Calculating Maximum Height: Confusion & Solutions

[annamal]

Homework Statement

What is the minimum height ℎ0 above ground that is required to generate the greatest range shooting horizontally with an angle of 0 degrees and discounting air resistance? 𝑣0 is initial velocity.

Relevant Equations

y = h + vt + 0.5a*t^2
vx = v0*cos(theta)
vy = v0*sin(theta) - g*t

I am calculating it like this:
𝑦=ℎ0−0.5𝑔𝑡^2=0→ℎ0=0.5𝑔𝑡^2→𝑡=sqrt(2*ℎ0/g)

𝑥=𝑣0*𝑡→ substituting t →𝑥=𝑣0*sqrt(2*ℎ0/g)

𝑑𝑥/𝑑ℎ0=𝑣0/(𝑔*sqrt(2*h0/g))=0 for maximum ℎ0=0.
confused. can someone tell me how I am calculating this wrong?

 

[hmmm27]

The question doesn't seem to make much sense.

eg: "angle of 0 degrees".

 

[phinds]

Homework Statement:: What is the minimum height ℎ0 above ground that is required to generate the greatest range shooting horizontally with an angle of 0 degrees and discounting air resistance?

Uh ... as high as you can get. You don't see how that question makes no sense?

 

[haruspex]

𝑑𝑥/𝑑ℎ0=𝑣0/(𝑔*sqrt(2*h0/g))=0 for maximum ℎ0=0.
confused. can someone tell me how I am calculating this wrong?

Does $dx/dh_0=0$ necessarily give you the point where x reaches a maximum? In what two ways might that not be true.

 

[jbriggs444]

𝑑𝑥/𝑑ℎ0=𝑣0/(𝑔*sqrt(2*h0/g))=0 for maximum ℎ0=0.

So you have this formula for the first derivative of range as a function of height. And you seem have observed that this first derivative is maximized when height $h_0$ approaches zero.

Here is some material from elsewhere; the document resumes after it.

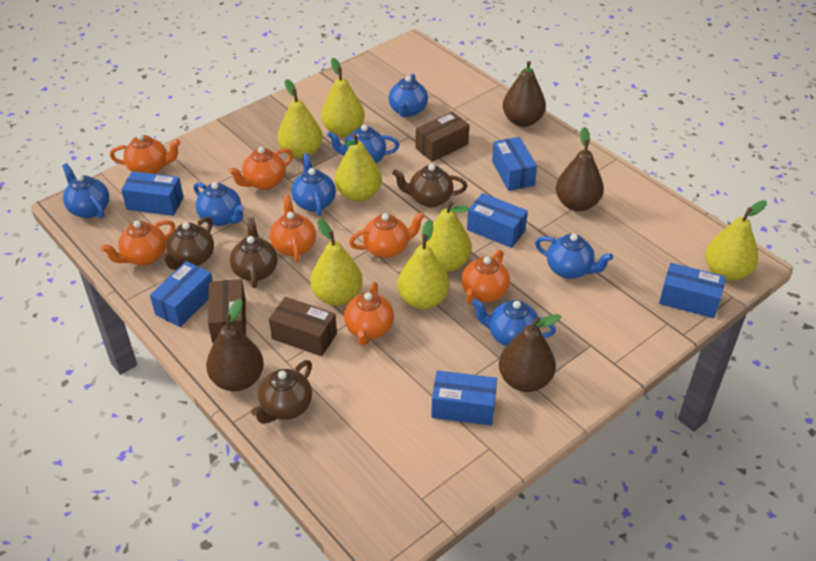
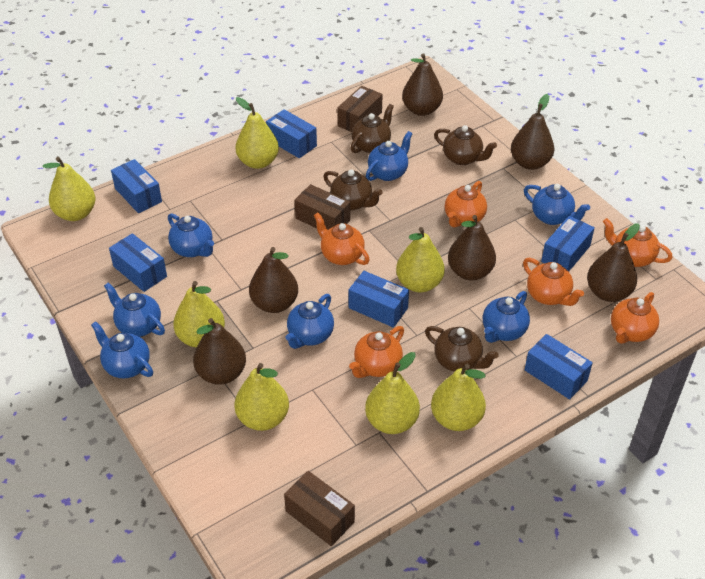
brown pear: [206,299,264,391] [499,314,562,392] [503,61,546,127] [556,127,604,211] = 4 -> [193,318,246,385] [249,247,298,313] [402,53,443,116] [448,215,496,281] [511,94,554,170] [587,224,640,302] = 6
orange teapot: [101,220,175,265] [110,134,181,174] [229,147,293,190] [270,195,316,262] [344,282,394,345] [349,212,425,258] [461,250,510,305] = 7 -> [314,213,370,265] [349,326,404,378] [445,181,487,228] [523,258,584,306] [603,218,672,267] [611,292,659,344] = 6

But you seem to have lost track of what you were doing. You are looking for a height that makes the first derivative zero. Not a height that maximizes it.

If you plotted the first derivative, you could see that it looks a bit like just the first quadrant of a hyperbola.

[Googled up stock hyperbola]

Are there any zeroes for the first derivative?